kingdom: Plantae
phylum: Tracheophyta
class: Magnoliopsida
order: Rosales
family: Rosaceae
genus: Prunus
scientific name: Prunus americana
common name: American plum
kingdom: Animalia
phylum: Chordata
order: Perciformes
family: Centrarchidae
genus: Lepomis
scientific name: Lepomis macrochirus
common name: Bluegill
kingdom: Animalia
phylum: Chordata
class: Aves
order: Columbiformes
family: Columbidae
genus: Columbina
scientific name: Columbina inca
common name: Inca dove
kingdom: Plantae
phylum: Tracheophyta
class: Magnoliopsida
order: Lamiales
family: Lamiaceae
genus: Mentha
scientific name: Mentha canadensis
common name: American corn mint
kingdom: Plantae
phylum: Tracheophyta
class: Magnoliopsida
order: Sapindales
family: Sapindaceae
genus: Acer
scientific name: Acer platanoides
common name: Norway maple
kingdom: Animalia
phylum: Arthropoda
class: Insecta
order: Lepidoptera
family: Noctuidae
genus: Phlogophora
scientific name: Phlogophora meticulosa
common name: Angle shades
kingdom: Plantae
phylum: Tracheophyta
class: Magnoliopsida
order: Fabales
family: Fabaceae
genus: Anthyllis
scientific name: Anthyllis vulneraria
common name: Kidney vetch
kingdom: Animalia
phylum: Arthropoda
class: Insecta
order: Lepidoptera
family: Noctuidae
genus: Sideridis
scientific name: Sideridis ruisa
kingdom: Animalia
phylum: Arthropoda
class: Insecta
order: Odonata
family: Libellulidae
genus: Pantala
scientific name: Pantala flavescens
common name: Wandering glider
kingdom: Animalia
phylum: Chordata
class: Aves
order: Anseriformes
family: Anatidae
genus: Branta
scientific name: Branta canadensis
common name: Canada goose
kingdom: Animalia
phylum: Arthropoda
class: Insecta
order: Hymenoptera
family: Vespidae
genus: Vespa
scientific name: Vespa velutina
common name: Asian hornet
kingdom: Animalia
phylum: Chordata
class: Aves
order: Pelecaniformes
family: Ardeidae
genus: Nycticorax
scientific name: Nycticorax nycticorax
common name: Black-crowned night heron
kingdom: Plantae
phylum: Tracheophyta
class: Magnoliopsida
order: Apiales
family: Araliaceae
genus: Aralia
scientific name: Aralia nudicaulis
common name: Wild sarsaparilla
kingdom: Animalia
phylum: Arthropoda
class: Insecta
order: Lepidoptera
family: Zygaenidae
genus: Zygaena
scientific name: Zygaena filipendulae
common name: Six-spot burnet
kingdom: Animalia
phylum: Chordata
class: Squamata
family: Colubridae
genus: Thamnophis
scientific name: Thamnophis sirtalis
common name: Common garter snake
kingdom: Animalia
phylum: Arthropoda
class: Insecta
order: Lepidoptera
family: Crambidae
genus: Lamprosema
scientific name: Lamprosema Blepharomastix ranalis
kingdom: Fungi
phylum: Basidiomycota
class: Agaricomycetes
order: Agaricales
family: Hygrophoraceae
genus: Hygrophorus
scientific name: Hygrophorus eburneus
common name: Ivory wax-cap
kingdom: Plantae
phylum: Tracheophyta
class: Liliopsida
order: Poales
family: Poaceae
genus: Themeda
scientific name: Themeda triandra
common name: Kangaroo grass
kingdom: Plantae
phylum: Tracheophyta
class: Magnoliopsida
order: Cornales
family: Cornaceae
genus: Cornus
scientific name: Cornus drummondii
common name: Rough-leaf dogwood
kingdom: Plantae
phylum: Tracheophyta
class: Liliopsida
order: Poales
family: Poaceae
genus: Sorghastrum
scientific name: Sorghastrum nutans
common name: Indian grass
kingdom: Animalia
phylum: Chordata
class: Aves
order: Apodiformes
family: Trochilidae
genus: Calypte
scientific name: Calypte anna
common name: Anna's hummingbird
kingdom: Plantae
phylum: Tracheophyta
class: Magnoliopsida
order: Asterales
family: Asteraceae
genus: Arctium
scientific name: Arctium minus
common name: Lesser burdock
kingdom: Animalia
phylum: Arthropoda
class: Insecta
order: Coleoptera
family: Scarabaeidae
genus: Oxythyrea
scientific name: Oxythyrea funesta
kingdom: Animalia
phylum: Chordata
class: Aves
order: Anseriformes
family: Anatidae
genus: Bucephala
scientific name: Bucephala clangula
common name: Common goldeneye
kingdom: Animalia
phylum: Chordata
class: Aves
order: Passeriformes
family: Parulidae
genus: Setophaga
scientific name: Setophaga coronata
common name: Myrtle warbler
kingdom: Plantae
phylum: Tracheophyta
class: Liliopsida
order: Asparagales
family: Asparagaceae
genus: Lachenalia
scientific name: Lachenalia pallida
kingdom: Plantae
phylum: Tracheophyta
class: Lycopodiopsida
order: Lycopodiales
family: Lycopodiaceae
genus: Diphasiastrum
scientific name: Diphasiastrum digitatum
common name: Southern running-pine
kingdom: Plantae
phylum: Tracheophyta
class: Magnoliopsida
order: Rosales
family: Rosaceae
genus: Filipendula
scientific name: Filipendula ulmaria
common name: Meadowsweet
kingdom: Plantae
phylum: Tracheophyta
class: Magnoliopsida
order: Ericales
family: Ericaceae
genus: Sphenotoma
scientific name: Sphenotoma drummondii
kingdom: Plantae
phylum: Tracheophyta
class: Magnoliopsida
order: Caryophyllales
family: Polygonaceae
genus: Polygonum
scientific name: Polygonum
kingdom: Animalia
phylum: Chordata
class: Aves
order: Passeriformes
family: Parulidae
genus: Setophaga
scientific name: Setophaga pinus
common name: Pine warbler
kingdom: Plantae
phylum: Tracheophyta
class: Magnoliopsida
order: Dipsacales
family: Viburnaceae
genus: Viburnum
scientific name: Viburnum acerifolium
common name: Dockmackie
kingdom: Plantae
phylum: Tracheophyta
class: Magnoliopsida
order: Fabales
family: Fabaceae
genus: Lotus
§
Could you repeat every line of the entries above word for word, keeping them in the same order?

kingdom: Plantae
phylum: Tracheophyta
class: Magnoliopsida
order: Rosales
family: Rosaceae
genus: Prunus
scientific name: Prunus americana
common name: American plum
kingdom: Animalia
phylum: Chordata
order: Perciformes
family: Centrarchidae
genus: Lepomis
scientific name: Lepomis macrochirus
common name: Bluegill
kingdom: Animalia
phylum: Chordata
class: Aves
order: Columbiformes
family: Columbidae
genus: Columbina
scientific name: Columbina inca
common name: Inca dove
kingdom: Plantae
phylum: Tracheophyta
class: Magnoliopsida
order: Lamiales
family: Lamiaceae
genus: Mentha
scientific name: Mentha canadensis
common name: American corn mint
kingdom: Plantae
phylum: Tracheophyta
class: Magnoliopsida
order: Sapindales
family: Sapindaceae
genus: Acer
scientific name: Acer platanoides
common name: Norway maple
kingdom: Animalia
phylum: Arthropoda
class: Insecta
order: Lepidoptera
family: Noctuidae
genus: Phlogophora
scientific name: Phlogophora meticulosa
common name: Angle shades
kingdom: Plantae
phylum: Tracheophyta
class: Magnoliopsida
order: Fabales
family: Fabaceae
genus: Anthyllis
scientific name: Anthyllis vulneraria
common name: Kidney vetch
kingdom: Animalia
phylum: Arthropoda
class: Insecta
order: Lepidoptera
family: Noctuidae
genus: Sideridis
scientific name: Sideridis ruisa
kingdom: Animalia
phylum: Arthropoda
class: Insecta
order: Odonata
family: Libellulidae
genus: Pantala
scientific name: Pantala flavescens
common name: Wandering glider
kingdom: Animalia
phylum: Chordata
class: Aves
order: Anseriformes
family: Anatidae
genus: Branta
scientific name: Branta canadensis
common name: Canada goose
kingdom: Animalia
phylum: Arthropoda
class: Insecta
order: Hymenoptera
family: Vespidae
genus: Vespa
scientific name: Vespa velutina
common name: Asian hornet
kingdom: Animalia
phylum: Chordata
class: Aves
order: Pelecaniformes
family: Ardeidae
genus: Nycticorax
scientific name: Nycticorax nycticorax
common name: Black-crowned night heron
kingdom: Plantae
phylum: Tracheophyta
class: Magnoliopsida
order: Apiales
family: Araliaceae
genus: Aralia
scientific name: Aralia nudicaulis
common name: Wild sarsaparilla
kingdom: Animalia
phylum: Arthropoda
class: Insecta
order: Lepidoptera
family: Zygaenidae
genus: Zygaena
scientific name: Zygaena filipendulae
common name: Six-spot burnet
kingdom: Animalia
phylum: Chordata
class: Squamata
family: Colubridae
genus: Thamnophis
scientific name: Thamnophis sirtalis
common name: Common garter snake
kingdom: Animalia
phylum: Arthropoda
class: Insecta
order: Lepidoptera
family: Crambidae
genus: Lamprosema
scientific name: Lamprosema Blepharomastix ranalis
kingdom: Fungi
phylum: Basidiomycota
class: Agaricomycetes
order: Agaricales
family: Hygrophoraceae
genus: Hygrophorus
scientific name: Hygrophorus eburneus
common name: Ivory wax-cap
kingdom: Plantae
phylum: Tracheophyta
class: Liliopsida
order: Poales
family: Poaceae
genus: Themeda
scientific name: Themeda triandra
common name: Kangaroo grass
kingdom: Plantae
phylum: Tracheophyta
class: Magnoliopsida
order: Cornales
family: Cornaceae
genus: Cornus
scientific name: Cornus drummondii
common name: Rough-leaf dogwood
kingdom: Plantae
phylum: Tracheophyta
class: Liliopsida
order: Poales
family: Poaceae
genus: Sorghastrum
scientific name: Sorghastrum nutans
common name: Indian grass
kingdom: Animalia
phylum: Chordata
class: Aves
order: Apodiformes
family: Trochilidae
genus: Calypte
scientific name: Calypte anna
common name: Anna's hummingbird
kingdom: Plantae
phylum: Tracheophyta
class: Magnoliopsida
order: Asterales
family: Asteraceae
genus: Arctium
scientific name: Arctium minus
common name: Lesser burdock
kingdom: Animalia
phylum: Arthropoda
class: Insecta
order: Coleoptera
family: Scarabaeidae
genus: Oxythyrea
scientific name: Oxythyrea funesta
kingdom: Animalia
phylum: Chordata
class: Aves
order: Anseriformes
family: Anatidae
genus: Bucephala
scientific name: Bucephala clangula
common name: Common goldeneye
kingdom: Animalia
phylum: Chordata
class: Aves
order: Passeriformes
family: Parulidae
genus: Setophaga
scientific name: Setophaga coronata
common name: Myrtle warbler
kingdom: Plantae
phylum: Tracheophyta
class: Liliopsida
order: Asparagales
family: Asparagaceae
genus: Lachenalia
scientific name: Lachenalia pallida
kingdom: Plantae
phylum: Tracheophyta
class: Lycopodiopsida
order: Lycopodiales
family: Lycopodiaceae
genus: Diphasiastrum
scientific name: Diphasiastrum digitatum
common name: Southern running-pine
kingdom: Plantae
phylum: Tracheophyta
class: Magnoliopsida
order: Rosales
family: Rosaceae
genus: Filipendula
scientific name: Filipendula ulmaria
common name: Meadowsweet
kingdom: Plantae
phylum: Tracheophyta
class: Magnoliopsida
order: Ericales
family: Ericaceae
genus: Sphenotoma
scientific name: Sphenotoma drummondii
kingdom: Plantae
phylum: Tracheophyta
class: Magnoliopsida
order: Caryophyllales
family: Polygonaceae
genus: Polygonum
scientific name: Polygonum
kingdom: Animalia
phylum: Chordata
class: Aves
order: Passeriformes
family: Parulidae
genus: Setophaga
scientific name: Setophaga pinus
common name: Pine warbler
kingdom: Plantae
phylum: Tracheophyta
class: Magnoliopsida
order: Dipsacales
family: Viburnaceae
genus: Viburnum
scientific name: Viburnum acerifolium
common name: Dockmackie
kingdom: Plantae
phylum: Tracheophyta
class: Magnoliopsida
order: Fabales
family: Fabaceae
genus: Lotus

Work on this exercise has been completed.